We now verify that \(M(u,G) = \alpha (u)\) for all u; the other requirements follow easily by induction. If \(u \in V(H)\) then \(M(u,H) = \alpha _H(u)\) by induction, and \(M(u,G-H) = \alpha (u) - \alpha _H(u)\) by the definition of \(\alpha _H\). Similarly, if \(u \in V(G-H)\) then \(M(u,G-H) = \alpha _{G-H}(u)\) and \(M(u,H) = \alpha (u) - \alpha _{G-H}(u)\). Therefore \(M(u,G) = M(u,H) + M(u,G-H) = \alpha (u)\) for all u. □

Appendix 2: Proof that \(\kappa \left( K_{q}^{d}\right) \) is \(O(q^d/d)\) for all q

The proof below is self-contained; however in places with clear analogues in Sect. 5.2 we will give less detailed explanations of the intermediate steps and intuition.

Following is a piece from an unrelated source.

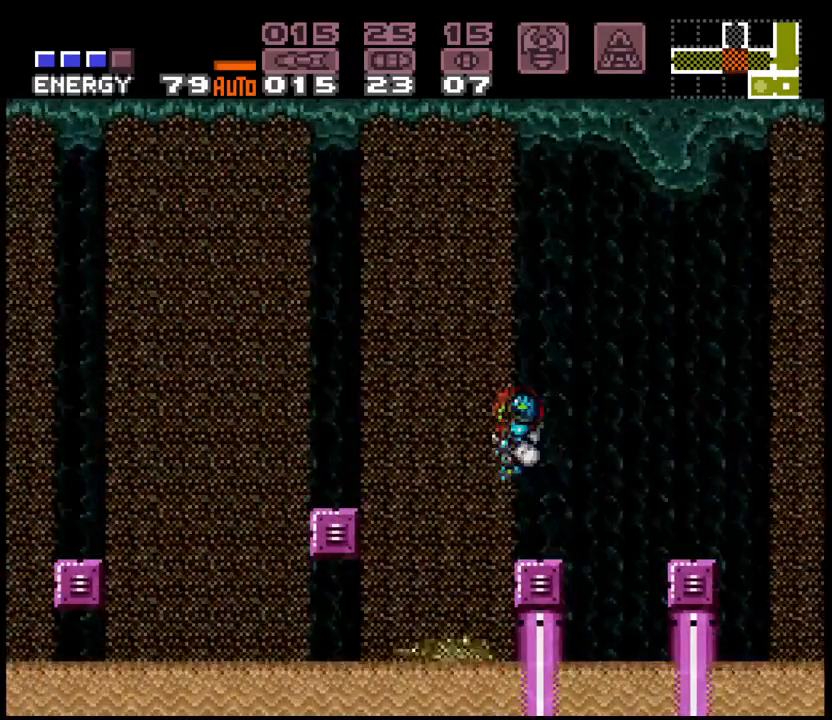
{"buttons": ["A", "B", "DPAD_LEFT"], "events": []}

Fix q and d. Let a query tree be a binary tree in which each node is labeled with some \(U_1 \times \cdots \times U_d\) where each \(U_i \subseteq [q]\). The root is labeled with \([q]^d\), each leaf is labeled with a singleton set, and for any interior node N labeled with \(U_1 \times \cdots \times U_d\) there exist \(i \in [d]\) and \(k \in U_i\) such that the left and right children of N are labeled with \(U_1 \times \cdots \times U_{i-1} \times (U_i - k) \times U_{i+1} \times \cdots \times U_d\) and \(U_1 \times \cdots \times U_{i-1} \times \{k\} \times U_{i+1} \times \cdots \times U_d\) respectively. (In the latter case, \(U_i\) necessarily has at least two elements.)

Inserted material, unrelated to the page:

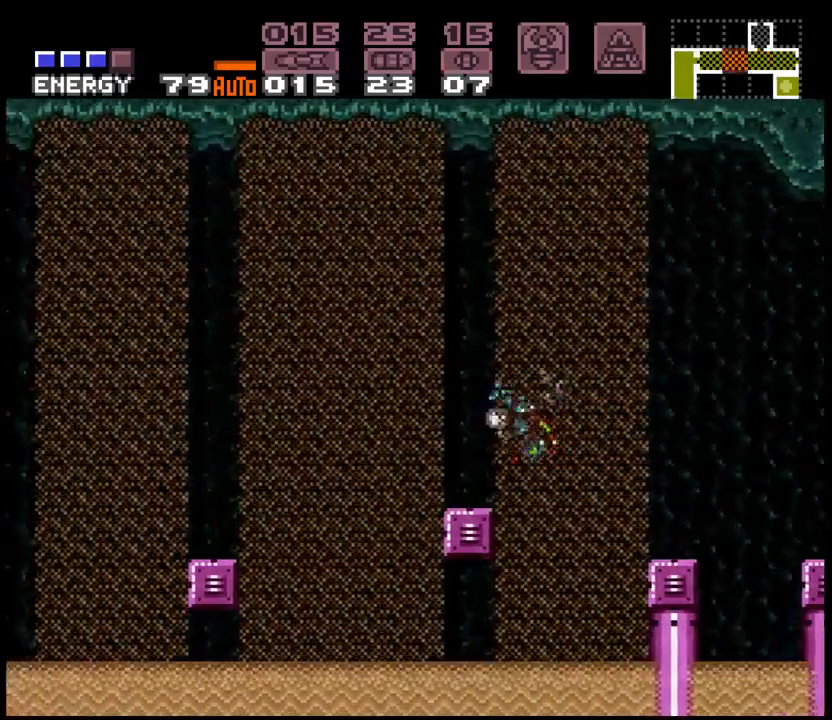
{"buttons": ["A", "B", "DPAD_LEFT"], "events": [[17, "B", "up"], [200, "L1", "down"], [250, "L1", "up"], [267, "B", "down"]]}
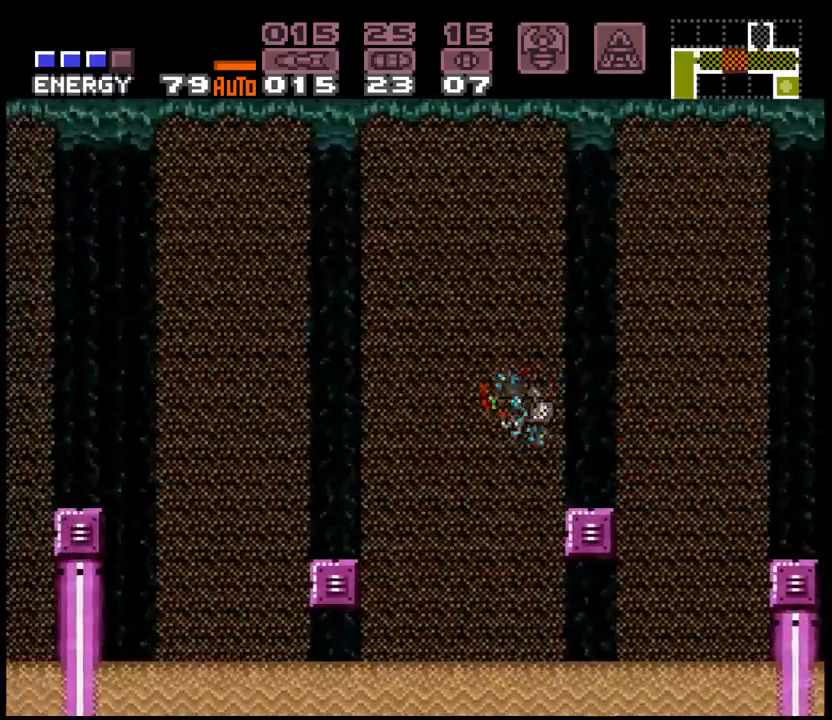
{"buttons": ["A", "DPAD_LEFT"], "events": [[383, "B", "up"]]}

With respect to an implicit query tree T, let \(\ell _0, \dotsc , \ell _{q^d-1}\) be the leaves in increasing order from left to right, and for \(0 \le a \le q^d\) let \(G(a) = K_{q}^{d}[\ell _0, \dotsc , \ell _{a-1}]\). Let \(\mu _T = \max _a \varDelta _{{{\mathrm {o}}}}(G(a))\) and let \(\mu \) be the maximum of \(\mu _T\) over all query trees T. For a threshold weighting \(\varDelta \in \theta \left( K_{q}^{d}\right) \) and \(H \subseteq K_{q}^{d}\) let \(\kappa _\varDelta (H) = \min _{S\in {{\mathrm {Seq}}}(H)}\max _{F\in S}\varDelta (F)\), and if H is a single-vertex graph or the empty graph then let \(\kappa _\varDelta (H)=0\). By Theorem 3.8(i) it suffices to prove that \(\kappa _\varDelta \left( K_{q}^{d}\right) \) is \(O(q^d/d)\) for all threshold weightings \(\varDelta = (1,\beta )\).

Lemma 2

Fix a query tree T. Let \(0 \le a < b \le q^d\) such that \(\ell _a, \dotsc , \ell _{b-1}\) are exactly the leaves descended from some node of T. Let \(\varDelta = (1,\beta ) \in \theta \left( K_{q}^{d}\right) \) such that \(\beta (G(a)) \ge \beta _{{{\mathrm {o}}}}(G(a))\) and \(\beta (G(b)) \ge \beta _{{{\mathrm {o}}}}(G(b))\), and \(\kappa _\varDelta (G(a)) \le 2\mu \). Then \(\kappa _\varDelta (G(b)) \le 2\mu \).

Proof

Let N be the node of T such that the leaves descended from N are exactly \(\ell _a, \dotsc , \ell _{b-1}\). Let \(U_1 \times \cdots \times U_d\) be the label of N. Let \(B = G(b) - G(a) = K_{q}^{d}[U_1 \times \cdots \times U_d] = K_{q}^{d}[\ell _a, \dotsc , \ell _{b-1}]\).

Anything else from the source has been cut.